掲載本文 =

****************************************

被災地で高齢者を守る「1人訪問看護ステーション」の奮闘
菊地さんは当初、週に1度の割合で訪問看護に来る予定だったが、医師の指示書に基づき週2日に変更。拘縮(関節の動きが悪くなること)予防のフットケアや血糖値の管理、栄養指導を続けている。
「訪問看護が必要な人はたくさんいる。ただ、既存の訪問看護ステーションが職員不足を理由に十分に対応できていないことから、必要な看護を受けられずにいる人は少なくない」。平賀さんは地域の実情をこう説明する。
それだけに、「1人訪問看護ステーションの開設が認められたことは朗報。信頼できる看護師との緊密な連携によって、お年寄りや家族への支援をしっかりできるようになる」と平賀さんは期待を込める。
村上さん宅を後にした菊地さんは、昼食を挟んで那須清志さん(81)宅に向かった。膵臓がんを患ううえ、末梢神経炎で歩くこともできない清志さんは、退院後、妻の繁美さん(80)が身の回りの世話をしていた。那須さんの娘と菊地さんがたまたま職場での知り合いだったことが縁で、信頼のおける菊地さんに訪問看護が依頼された。
清志さんにとっての目標は、7月7日に予定されていた孫の結婚式に出席することだった。しかし取材の後、清志さんは容態が急変して他界した。それでも亡くなる直前まで在宅生活を続けることができたのは、退院後すぐに訪問看護の態勢を組んだことによるところが大きい。
■左から那須清志さん、菊地さん、那須繁美さん
1人訪問看護の長所は、顔が見える関係を構築できることにある。また、事務所を自宅に置くことにより、開業コストを低く抑えることも可能。資格を持ちながらも現在働いていない“潜在看護師”の職場復帰を後押しする効果もありそうだ。
従来、訪問看護ステーションの設置基準は「常勤換算で2.5人以上」を満たすことが条件だが、昨年3月に実施された内閣府による「規制仕分け」およびその後の東日本大震災発生に伴う特例措置を踏まえて、被災地については「1人以上」での開業が期間限定で認められた。

****************************************

確認用データ =
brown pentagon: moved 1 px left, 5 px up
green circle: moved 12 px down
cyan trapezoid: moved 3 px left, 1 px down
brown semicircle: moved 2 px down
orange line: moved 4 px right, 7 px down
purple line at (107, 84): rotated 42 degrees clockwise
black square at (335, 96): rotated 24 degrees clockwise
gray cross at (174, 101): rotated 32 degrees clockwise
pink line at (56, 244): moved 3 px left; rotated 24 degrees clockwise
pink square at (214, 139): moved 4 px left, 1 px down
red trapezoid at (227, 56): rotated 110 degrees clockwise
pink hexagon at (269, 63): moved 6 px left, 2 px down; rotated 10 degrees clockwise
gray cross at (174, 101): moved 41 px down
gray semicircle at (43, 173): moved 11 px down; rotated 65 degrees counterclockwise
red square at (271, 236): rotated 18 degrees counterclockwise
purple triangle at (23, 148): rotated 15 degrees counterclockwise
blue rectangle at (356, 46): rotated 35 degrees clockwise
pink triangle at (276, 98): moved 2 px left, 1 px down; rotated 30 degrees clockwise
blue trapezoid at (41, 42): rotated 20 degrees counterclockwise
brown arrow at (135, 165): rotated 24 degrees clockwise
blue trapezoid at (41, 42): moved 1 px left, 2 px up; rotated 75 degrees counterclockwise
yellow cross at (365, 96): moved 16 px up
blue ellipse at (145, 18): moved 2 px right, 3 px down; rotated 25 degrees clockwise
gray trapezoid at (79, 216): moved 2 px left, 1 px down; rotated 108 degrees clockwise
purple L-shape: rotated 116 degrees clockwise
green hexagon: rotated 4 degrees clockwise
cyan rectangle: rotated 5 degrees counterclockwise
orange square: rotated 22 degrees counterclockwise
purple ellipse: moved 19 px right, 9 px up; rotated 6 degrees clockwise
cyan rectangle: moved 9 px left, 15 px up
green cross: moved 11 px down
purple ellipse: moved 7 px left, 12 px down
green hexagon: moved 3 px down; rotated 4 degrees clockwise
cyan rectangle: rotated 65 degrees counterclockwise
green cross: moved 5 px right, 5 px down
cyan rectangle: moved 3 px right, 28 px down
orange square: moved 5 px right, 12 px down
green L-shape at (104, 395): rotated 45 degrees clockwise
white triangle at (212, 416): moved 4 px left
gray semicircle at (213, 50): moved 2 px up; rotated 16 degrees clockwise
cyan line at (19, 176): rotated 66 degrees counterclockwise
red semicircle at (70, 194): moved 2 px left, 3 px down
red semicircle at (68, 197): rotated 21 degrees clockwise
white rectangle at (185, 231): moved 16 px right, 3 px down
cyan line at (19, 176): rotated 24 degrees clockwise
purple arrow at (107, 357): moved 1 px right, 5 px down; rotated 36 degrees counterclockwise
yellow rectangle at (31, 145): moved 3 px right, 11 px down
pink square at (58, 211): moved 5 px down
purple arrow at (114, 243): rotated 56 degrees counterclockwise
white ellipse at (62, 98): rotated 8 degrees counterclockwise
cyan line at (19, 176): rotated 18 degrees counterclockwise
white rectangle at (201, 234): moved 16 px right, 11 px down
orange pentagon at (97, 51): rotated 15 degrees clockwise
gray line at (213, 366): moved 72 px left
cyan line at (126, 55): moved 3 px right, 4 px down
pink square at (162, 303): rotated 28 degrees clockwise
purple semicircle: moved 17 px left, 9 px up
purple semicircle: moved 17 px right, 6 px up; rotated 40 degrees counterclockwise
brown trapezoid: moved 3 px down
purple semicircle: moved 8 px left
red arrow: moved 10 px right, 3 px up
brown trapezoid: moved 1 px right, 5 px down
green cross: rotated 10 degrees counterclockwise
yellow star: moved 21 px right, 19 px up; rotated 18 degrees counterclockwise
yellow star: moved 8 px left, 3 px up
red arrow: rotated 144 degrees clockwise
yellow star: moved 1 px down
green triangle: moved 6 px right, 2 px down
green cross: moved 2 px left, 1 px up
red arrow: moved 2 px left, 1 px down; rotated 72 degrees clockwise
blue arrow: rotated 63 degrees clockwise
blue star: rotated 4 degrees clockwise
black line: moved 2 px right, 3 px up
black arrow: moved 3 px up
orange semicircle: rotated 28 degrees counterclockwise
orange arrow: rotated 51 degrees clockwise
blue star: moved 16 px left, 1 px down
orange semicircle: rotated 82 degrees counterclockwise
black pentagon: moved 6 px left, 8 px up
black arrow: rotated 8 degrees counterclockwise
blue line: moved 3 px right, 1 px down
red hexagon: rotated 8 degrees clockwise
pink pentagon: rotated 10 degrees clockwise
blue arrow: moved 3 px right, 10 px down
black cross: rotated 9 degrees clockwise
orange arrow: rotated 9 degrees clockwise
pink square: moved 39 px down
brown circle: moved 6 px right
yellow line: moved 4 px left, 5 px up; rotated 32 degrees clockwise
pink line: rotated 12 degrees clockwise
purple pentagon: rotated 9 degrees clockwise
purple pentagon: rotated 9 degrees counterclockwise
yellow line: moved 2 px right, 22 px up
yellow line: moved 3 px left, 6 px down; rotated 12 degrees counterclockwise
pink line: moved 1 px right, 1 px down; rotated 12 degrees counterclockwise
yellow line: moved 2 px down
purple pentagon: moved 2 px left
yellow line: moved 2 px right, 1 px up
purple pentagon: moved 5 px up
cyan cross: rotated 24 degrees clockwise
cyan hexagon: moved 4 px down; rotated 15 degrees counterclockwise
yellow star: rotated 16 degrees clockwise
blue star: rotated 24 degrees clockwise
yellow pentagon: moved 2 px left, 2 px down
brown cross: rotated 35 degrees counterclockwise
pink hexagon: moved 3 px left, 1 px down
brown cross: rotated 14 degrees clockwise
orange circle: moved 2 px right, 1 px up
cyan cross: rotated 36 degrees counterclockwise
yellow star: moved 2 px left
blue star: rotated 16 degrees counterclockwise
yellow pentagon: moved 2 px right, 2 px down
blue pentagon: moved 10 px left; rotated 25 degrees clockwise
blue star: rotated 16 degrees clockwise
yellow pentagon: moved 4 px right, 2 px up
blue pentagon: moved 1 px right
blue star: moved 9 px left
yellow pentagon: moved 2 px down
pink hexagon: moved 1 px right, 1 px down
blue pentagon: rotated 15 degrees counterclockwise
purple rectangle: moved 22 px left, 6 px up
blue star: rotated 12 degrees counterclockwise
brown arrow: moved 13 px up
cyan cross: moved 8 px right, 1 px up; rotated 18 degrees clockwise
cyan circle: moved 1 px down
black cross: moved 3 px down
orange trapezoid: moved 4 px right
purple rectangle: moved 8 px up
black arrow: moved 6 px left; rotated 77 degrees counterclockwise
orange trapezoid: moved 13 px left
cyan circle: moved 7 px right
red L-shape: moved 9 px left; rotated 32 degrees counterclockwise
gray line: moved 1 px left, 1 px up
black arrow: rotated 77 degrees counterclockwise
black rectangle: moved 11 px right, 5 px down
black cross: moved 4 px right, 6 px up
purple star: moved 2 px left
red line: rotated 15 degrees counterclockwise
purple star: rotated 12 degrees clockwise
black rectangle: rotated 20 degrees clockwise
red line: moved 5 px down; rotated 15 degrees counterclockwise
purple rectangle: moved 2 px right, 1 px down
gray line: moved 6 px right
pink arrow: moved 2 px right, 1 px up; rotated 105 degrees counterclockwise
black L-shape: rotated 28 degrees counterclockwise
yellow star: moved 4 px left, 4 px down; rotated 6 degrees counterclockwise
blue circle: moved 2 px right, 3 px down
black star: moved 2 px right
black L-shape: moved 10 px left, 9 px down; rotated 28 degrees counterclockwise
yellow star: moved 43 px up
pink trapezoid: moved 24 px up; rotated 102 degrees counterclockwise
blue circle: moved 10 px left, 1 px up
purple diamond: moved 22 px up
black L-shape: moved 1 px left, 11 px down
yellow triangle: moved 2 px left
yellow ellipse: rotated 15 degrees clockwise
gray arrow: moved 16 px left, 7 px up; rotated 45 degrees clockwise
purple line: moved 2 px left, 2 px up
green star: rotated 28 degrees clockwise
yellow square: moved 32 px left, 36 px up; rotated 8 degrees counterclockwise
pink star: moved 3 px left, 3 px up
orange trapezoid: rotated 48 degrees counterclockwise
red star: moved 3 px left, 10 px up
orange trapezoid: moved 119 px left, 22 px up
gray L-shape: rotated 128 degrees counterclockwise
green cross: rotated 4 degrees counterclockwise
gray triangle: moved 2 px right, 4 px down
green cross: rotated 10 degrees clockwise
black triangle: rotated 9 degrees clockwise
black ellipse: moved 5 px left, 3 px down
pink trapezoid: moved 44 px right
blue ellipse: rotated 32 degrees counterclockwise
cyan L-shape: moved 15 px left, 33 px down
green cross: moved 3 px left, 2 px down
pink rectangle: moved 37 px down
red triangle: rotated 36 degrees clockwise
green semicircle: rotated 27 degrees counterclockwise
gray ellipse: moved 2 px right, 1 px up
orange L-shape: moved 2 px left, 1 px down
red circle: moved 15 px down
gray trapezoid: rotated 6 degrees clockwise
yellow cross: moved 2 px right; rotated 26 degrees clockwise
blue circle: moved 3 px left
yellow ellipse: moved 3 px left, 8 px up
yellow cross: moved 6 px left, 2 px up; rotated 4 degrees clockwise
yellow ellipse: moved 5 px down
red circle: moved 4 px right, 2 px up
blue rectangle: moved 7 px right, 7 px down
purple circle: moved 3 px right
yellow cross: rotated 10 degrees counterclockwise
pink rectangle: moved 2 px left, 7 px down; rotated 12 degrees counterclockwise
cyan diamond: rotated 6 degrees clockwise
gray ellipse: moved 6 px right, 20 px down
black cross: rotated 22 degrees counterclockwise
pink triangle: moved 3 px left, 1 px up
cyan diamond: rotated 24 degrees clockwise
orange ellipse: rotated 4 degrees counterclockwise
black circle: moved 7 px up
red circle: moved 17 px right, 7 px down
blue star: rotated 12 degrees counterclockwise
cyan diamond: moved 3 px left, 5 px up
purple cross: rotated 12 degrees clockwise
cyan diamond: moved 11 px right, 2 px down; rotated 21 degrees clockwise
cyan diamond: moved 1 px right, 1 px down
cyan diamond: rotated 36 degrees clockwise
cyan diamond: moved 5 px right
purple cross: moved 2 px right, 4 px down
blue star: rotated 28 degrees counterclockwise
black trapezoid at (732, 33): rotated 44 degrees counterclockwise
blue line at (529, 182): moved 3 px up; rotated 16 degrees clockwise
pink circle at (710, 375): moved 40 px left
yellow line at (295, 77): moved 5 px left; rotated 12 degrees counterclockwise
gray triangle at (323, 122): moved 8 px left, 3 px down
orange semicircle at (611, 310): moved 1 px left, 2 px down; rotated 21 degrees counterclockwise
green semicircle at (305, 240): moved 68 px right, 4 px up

****************************************

課題一覧 =
1. 本文について次の問いに答えよ。
(a) 菊地さんの訪問看護は、医師の指示書に基づき週何日に変更されたか。
(b) 清志さんにとっての目標は何だったか。
(c) 従来の訪問看護ステーションの設置基準は、どの条件を満たすことだったか。
2. 本文を「清志さんにとっての目標は、7」という語句から始め、「後押しする効果もありそうだ。」の後で止めて、そのまま書き写せ。
一覧は使わなくてよい。

各課題の解答 =
1.
(a) 週2日
(b) 7月7日に予定されていた孫の結婚式に出席すること
(c) 「常勤換算で2.5人以上」

2.
清志さんにとっての目標は、7月7日に予定されていた孫の結婚式に出席することだった。しかし取材の後、清志さんは容態が急変して他界した。それでも亡くなる直前まで在宅生活を続けることができたのは、退院後すぐに訪問看護の態勢を組んだことによるところが大きい。
■左から那須清志さん、菊地さん、那須繁美さん
1人訪問看護の長所は、顔が見える関係を構築できることにある。また、事務所を自宅に置くことにより、開業コストを低く抑えることも可能。資格を持ちながらも現在働いていない“潜在看護師”の職場復帰を後押しする効果もありそうだ。